Fermatevi. Fermatevi, ha chiesto anche Gilda Sportiello rispondendo ai leghisti e a quanti giustificano l’autonomia “dicendo che ce lo chiede l’Europa”. “L’Europa per la verità – ha replicato deputata napoletana – ci chiede esattamente il contrario cioè di ridurre le diseguaglianze”. “Cornacchia”, è partito un urlo dai banchi della maggioranza rivolto ad una non meglio precisata deputata dell’opposizione. Toni altissimi, primi effetti di una riforma divisiva.

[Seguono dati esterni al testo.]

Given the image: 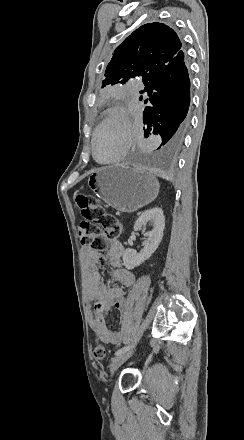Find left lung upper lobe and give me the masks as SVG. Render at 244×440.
<instances>
[{"instance_id": "left-lung-upper-lobe-1", "label": "left lung upper lobe", "mask_w": 244, "mask_h": 440, "mask_svg": "<svg viewBox=\"0 0 244 440\" xmlns=\"http://www.w3.org/2000/svg\"><path fill=\"white\" fill-rule=\"evenodd\" d=\"M183 60L182 43L172 28L157 22L142 25L115 49L102 88L135 77L146 85L162 68Z\"/></svg>"}]
</instances>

E sullo sfondo la descrizione di un Mezzogiorno desertificato, “regioni in cui, causa frana, ancora non arriva il treno”. Le audizioni hanno smontato punto per punto il disegno di legge del ministro Calderoli, quello che considerava Napoli “una fogna da bonificare”, il ministro definito dal professor Gianfranco Viesti, autore di numerosi scritti sull’autonomia differenziata, “un analfabeta costituzionale”.

E’ stato proprio Viesti a ricordare di recente che il Consiglio regionale della Calabria guidato dal presidente Roberto Occhiuto, un esponente di Forza Italia, ha votato un documento in cui si chiede una istruttoria preventiva per ogni materia oggetto di richiesta. Altri governatori e politici di centrodestra hanno fatto altre scelte per disciplina di partito e ora sono in grande imbarazzo. Alessandro Caramiello (M5S) se l’è presa con Giorgia Meloni, “la patriota che sta spaccando la nazione”. E ha chiesto. “per essere coerenti fino in fondo” che a questo punto si regionalizzi “anche il debito italiano”. Chiara provocazione. Riccardo Molinari, capogruppo della Lega, lo ha ribadito: “Questa riforma è un pilastro della maggioranza”. Non importa dunque se nelle procedure di intesa Stato-Regioni il Parlamento verrà estromesso. Se è previsto il finanziamento dei Lep ma dovrà essere rispettata l’invarianza finanziaria, che vuol dire tutto e il contrario di tutto. E ora? Si fermeranno? C’è chi dice che Calderoli ha in mente un blitz per andare al voto prima del 6 giugno e fare un regalo ai governatori del Nord. Per lui nulla è impossibile, è quello del Porcellum.